Udało mi się zdążyć z dzierganymi prezentami dla solenizantów i jubilatów - pomalutku będę pokazywać co powstało :)
************************************************
Kochani mam do Was OGROMNĄ prośbę - zagłosujcie proszę na "Tlenowe witaminy" (link u góry w pasku bocznym, potem wystarczy kliknąć "najpopularniejsze" i inicjatywa będzie w czołówce).
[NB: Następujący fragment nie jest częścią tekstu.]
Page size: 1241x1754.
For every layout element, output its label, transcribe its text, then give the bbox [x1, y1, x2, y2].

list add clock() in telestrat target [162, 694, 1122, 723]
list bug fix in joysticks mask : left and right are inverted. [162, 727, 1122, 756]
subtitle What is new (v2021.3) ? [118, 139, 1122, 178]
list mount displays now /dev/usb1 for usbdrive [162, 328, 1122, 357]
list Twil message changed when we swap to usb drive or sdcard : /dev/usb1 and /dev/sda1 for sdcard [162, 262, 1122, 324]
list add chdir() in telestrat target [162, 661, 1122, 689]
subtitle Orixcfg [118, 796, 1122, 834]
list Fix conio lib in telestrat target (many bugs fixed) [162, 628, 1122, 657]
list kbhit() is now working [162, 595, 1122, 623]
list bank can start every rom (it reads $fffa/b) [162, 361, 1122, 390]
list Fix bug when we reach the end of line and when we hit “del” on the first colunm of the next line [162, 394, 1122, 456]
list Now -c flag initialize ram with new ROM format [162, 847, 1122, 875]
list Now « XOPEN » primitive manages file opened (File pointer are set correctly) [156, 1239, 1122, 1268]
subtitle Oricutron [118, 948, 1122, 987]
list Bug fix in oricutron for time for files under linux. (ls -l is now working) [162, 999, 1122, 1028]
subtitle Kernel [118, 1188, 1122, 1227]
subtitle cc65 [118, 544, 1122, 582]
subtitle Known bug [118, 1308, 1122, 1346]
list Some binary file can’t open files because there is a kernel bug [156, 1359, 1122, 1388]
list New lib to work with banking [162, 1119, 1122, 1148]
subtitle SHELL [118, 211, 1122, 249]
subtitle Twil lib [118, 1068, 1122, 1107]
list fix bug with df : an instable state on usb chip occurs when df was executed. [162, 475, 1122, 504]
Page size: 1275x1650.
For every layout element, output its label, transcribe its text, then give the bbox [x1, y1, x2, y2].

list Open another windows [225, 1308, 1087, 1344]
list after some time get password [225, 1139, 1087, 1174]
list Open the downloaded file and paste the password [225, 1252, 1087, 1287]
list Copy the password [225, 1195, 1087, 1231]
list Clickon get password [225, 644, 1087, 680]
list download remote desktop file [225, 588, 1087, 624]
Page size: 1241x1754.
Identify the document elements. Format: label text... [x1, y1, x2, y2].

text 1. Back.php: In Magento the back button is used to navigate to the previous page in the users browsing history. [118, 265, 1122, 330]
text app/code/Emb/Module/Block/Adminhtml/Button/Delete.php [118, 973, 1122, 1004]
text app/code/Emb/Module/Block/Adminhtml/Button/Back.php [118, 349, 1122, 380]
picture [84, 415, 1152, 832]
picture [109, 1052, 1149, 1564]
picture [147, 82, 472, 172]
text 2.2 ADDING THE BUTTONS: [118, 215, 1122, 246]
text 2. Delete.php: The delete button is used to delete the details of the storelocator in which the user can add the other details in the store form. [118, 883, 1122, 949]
Niestety ostro ruszyła konkurencja... Jury wybierze inicjatywy z top20, więc mimo np. 2 miejsca może się okazać, że nie załapiemy się do puli nagród... jedynie pierwsze miejsce gwarantuje, że dostaniemy dofinansowanie. Bardzo proszę o klik, to trwa chwilkę, a przybliża dzieciaczki do wygranej!
super!
OdpowiedzUsuńŚwietny pomysł i wykonanie oczywiście :)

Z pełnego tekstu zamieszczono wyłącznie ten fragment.